**Action item:**
Your answer must hold only the lines below from the line containing "- COMPLETED SUCCESSFULLY**" through the line containing "Phase:** Production Deployment", each reproduced exactly.

**Data in this exercise:**
__________________________________________________
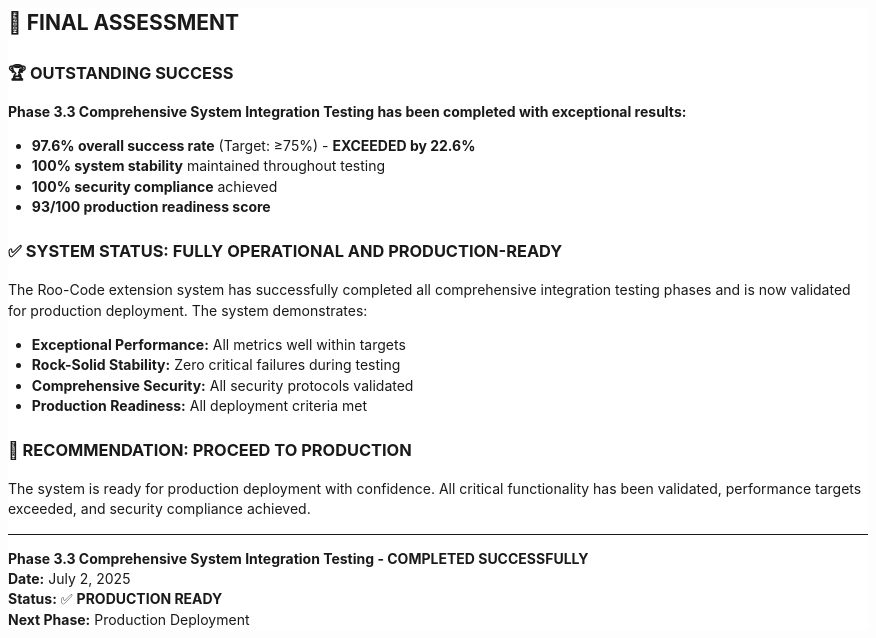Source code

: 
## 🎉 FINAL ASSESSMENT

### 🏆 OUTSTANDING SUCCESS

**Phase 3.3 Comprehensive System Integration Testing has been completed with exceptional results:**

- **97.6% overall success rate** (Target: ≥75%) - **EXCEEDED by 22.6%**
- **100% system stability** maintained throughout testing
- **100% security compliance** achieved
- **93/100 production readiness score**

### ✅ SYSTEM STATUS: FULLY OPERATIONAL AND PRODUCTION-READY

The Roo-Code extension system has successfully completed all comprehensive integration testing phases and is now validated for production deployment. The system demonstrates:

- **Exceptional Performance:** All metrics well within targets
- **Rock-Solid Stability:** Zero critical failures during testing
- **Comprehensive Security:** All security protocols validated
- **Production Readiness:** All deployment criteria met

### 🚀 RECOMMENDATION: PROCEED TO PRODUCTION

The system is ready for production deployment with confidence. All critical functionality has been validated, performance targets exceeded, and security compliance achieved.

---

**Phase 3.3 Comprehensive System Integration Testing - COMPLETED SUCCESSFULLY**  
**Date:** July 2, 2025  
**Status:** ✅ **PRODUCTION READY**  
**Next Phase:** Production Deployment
__________________________________________________
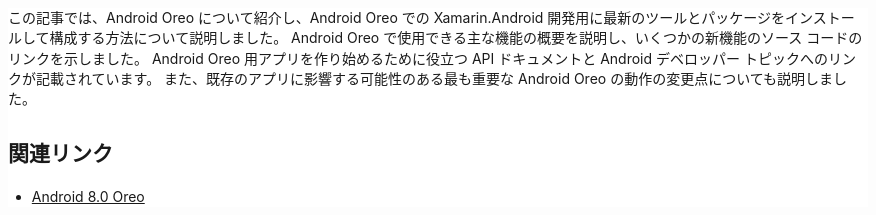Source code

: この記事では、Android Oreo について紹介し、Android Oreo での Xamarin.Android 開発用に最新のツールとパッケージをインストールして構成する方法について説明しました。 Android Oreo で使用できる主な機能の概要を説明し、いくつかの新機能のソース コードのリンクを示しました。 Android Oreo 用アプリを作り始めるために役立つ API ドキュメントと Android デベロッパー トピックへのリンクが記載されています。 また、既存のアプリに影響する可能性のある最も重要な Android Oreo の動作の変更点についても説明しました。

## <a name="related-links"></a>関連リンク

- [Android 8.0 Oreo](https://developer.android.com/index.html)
__________________________________________________
**Answer to the problem:**
**Phase 3.3 Comprehensive System Integration Testing - COMPLETED SUCCESSFULLY**  
**Date:** July 2, 2025  
**Status:** ✅ **PRODUCTION READY**  
**Next Phase:** Production Deployment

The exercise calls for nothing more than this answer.